_Records for this exercise_:

▬▬▬▬▬▬

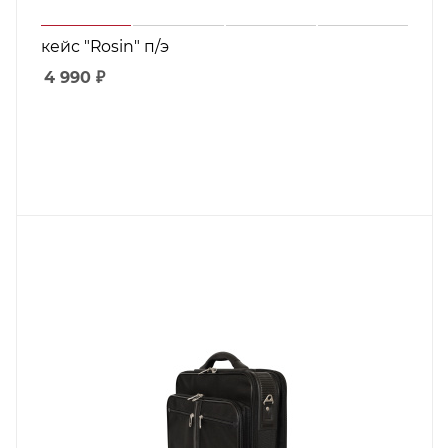
кейс "Rosin" п/э
4 990
₽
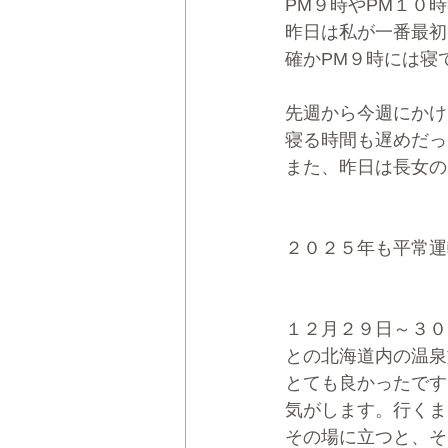
PM９時やPM１０
昨日は私が一番最初
確かPM９時には寝
先週から今週にかけ
寝る時間も遅めだっ
また、昨日は長女の
２０２５年も平常運
１２月２９日～３０
との北海道内の温泉
とても良かったです
気がします。行くま
その場に立つと、そ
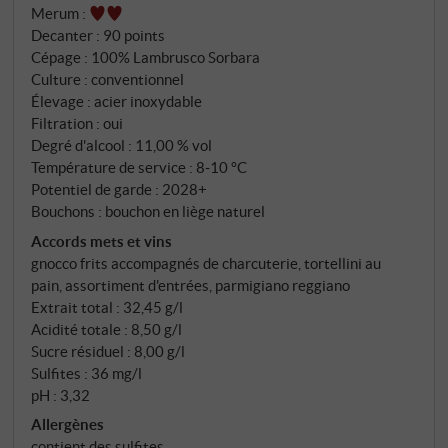
Merum
:
fascinantes d'Italie – aromatique, vif, doté d'une
Decanter
:
90 points
structure acide qui fait passer les Bordeaux pour des
Cépage : 100% Lambrusco Sorbara
vieux de la vieille –, ceux-là ouvrent cette bouteille
Culture : conventionnel
avec des attentes tout à fait différentes. 100 %
Élevage : acier inoxydable
Lambrusco di Sorbara issu du vignoble Sozzigalli,
Filtration : oui
100 hectares de vignes en propre, soigneusement
Degré d'alcool : 11,00 % vol
Température de service : 8‑10 °C
sélectionnées. Macération courte, prise de mousse
Potentiel de garde : 2028+
lente en cuve fermée selon la méthode Charmat.
Bouchons : bouchon en liège naturel
Aucun compromis là où il ne faut pas.
Accords mets et vins
gnocco frits accompagnés de charcuterie, tortellini au
pain, assortiment d'entrées, parmigiano reggiano
Extrait total : 32,45 g/l
Acidité totale : 8,50 g/l
Sucre résiduel : 8,00 g/l
Sulfites : 36 mg/l
pH : 3,32
Allergènes
contient des sulfites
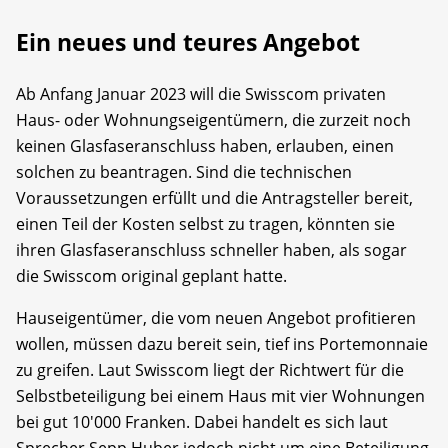
Ein neues und teures Angebot
Ab Anfang Januar 2023 will die Swisscom privaten
Haus- oder Wohnungseigentümern, die zurzeit noch
keinen Glasfaseranschluss haben, erlauben, einen
solchen zu beantragen. Sind die technischen
Voraussetzungen erfüllt und die Antragsteller bereit,
einen Teil der Kosten selbst zu tragen, könnten sie
ihren Glasfaseranschluss schneller haben, als sogar
die Swisscom original geplant hatte.
Hauseigentümer, die vom neuen Angebot profitieren
wollen, müssen dazu bereit sein, tief ins Portemonnaie
zu greifen. Laut Swisscom liegt der Richtwert für die
Selbstbeteiligung bei einem Haus mit vier Wohnungen
bei gut 10'000 Franken. Dabei handelt es sich laut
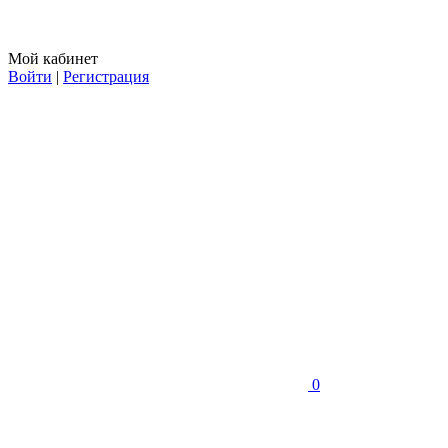
Мой кабинет
Войти
|
Регистрация
0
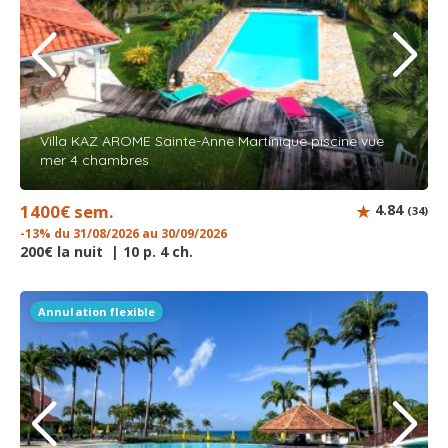
Villa KAZ AROME Sainte-Anne Martinique piscine vue
mer 4 chambres
1400€ sem.
4.84
(34)
-13% du 31/08/2026 au 30/09/2026
200€ la nuit | 10 p. 4 ch.
Annulation flexible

▬▬▬▬▬▬

_Exercise prompt_:
Please reproduce the data word for word, starting at the line that contains "Мой кабинет" and continuing through the end of the data. Omit the picture markers from your answer.

_Answer to this problem_:
Мой кабинет
Войти
|
Регистрация
0
Villa KAZ AROME Sainte-Anne Martinique piscine vue
mer 4 chambres
1400€ sem.
4.84
(34)
-13% du 31/08/2026 au 30/09/2026
200€ la nuit | 10 p. 4 ch.
Annulation flexible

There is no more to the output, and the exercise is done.